Tadarus yang menjadi kebiasaan remaja kampung setiap selesai ibadah salat Tarawih kata dia, dipilih menjadi tema, untuk mempererat kembali tali persaudaraan antar pemuda kampung, yang ada di Kabupaten Sigi.
Tadarus Puisi ini lanjut Nauval, merupakan sebuah pengulangan, dari apa yang sudah dilakukan pendahulu Kampung Beka, dalam mengobati kerinduan makhluk akan Sang Pencipta. Tak ada yang berbeda kata dia, kecuali latar Soki yang bertransformasi menjadi Boya kemudian Ngata. Dari Soki, kesepakatan itu mulai dibangun bersama, untuk membentuk suatu komunitas kecil, lalu menjadikan Boya sebagai diksi pertama organisasi pemerintahan, dimulai dan Ngata sebagai pusatnya.
Pada pementasan tersebut, tampak di atas sebuah motor beroda tiga, seorang lelaki memegang mikrofon dan dengan suara serak membacakan puisi dari almarhum W.S Rendra, berjudul Hidup Itu Seperti Uap. Pantulan cahaya yang terpancar dari lampu Masjid Ar-Rahman Desa Beka, serta pengeras suara bertenaga baterai, mampu mengubah suasana malam itu menjadi haru, ditambah lagi iringan Sa’o (suling Vietnam) dan gitar yang hanya memainkan satu chord, dengan nada yang monoton, dimainkan berulang-ulang, sebagai bentuk refleksi bunyi awal kejadian sebelum semua yang ada di bumi ini berwujud.

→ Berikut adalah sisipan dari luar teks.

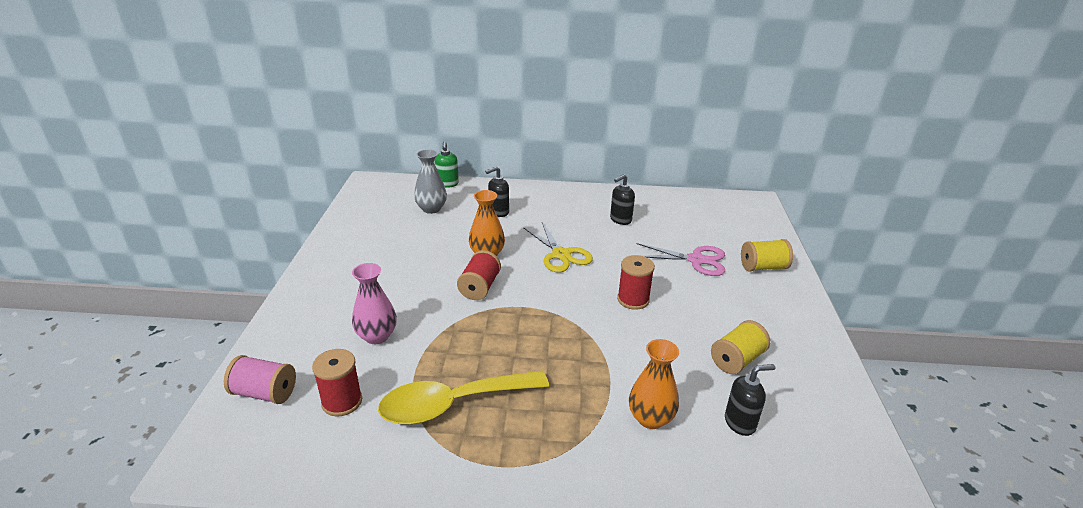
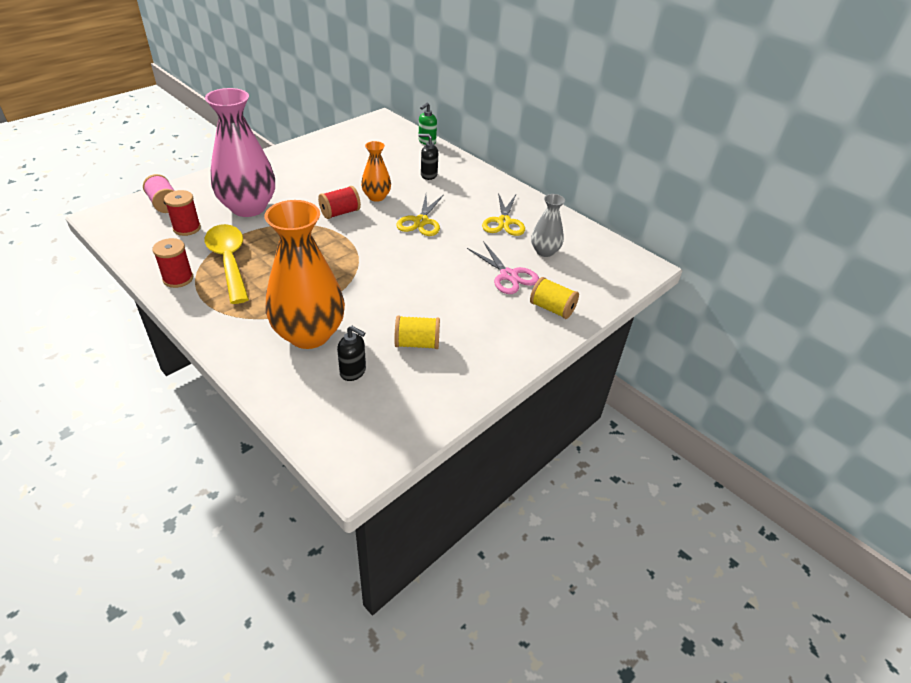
camera: 40 degrees right, 10 degrees up
pink vase [352,263,397,344] -> pink vase [205,88,275,217], size x1.96
yellow spoon [378,370,549,425] -> yellow spoon turned 45 degrees clockwise [205,224,249,304]
grey vase [414,149,447,214] -> grey vase moved to [531,194,565,257]
black soap dispenser [610,174,635,225] -> yellow scissors [482,193,525,236]
red spool [617,255,655,310] -> red spool moved to [152,238,193,288]
orange vase [629,339,679,429] -> orange vase [265,200,345,349], size x1.96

Kemudian, satu persatu pemuda Kampung Beka mulai mengambil peran untuk mengaktualisasikan tujuan yang ingin dicapai dari tema tersebut, salah satunya aktivis lingkungan di Kabupaten Sigi, Ahdiyat, yang membawakan puisi karya Emha Ainun Najib, dengan gaya panggung sederhana yang mampu memukau penonton, dengan gerakan spontan dari tangan serta kakinya, yang menimbulkan noise, sebagai iringan syahdu dari wacana cinta yang dibacakannya.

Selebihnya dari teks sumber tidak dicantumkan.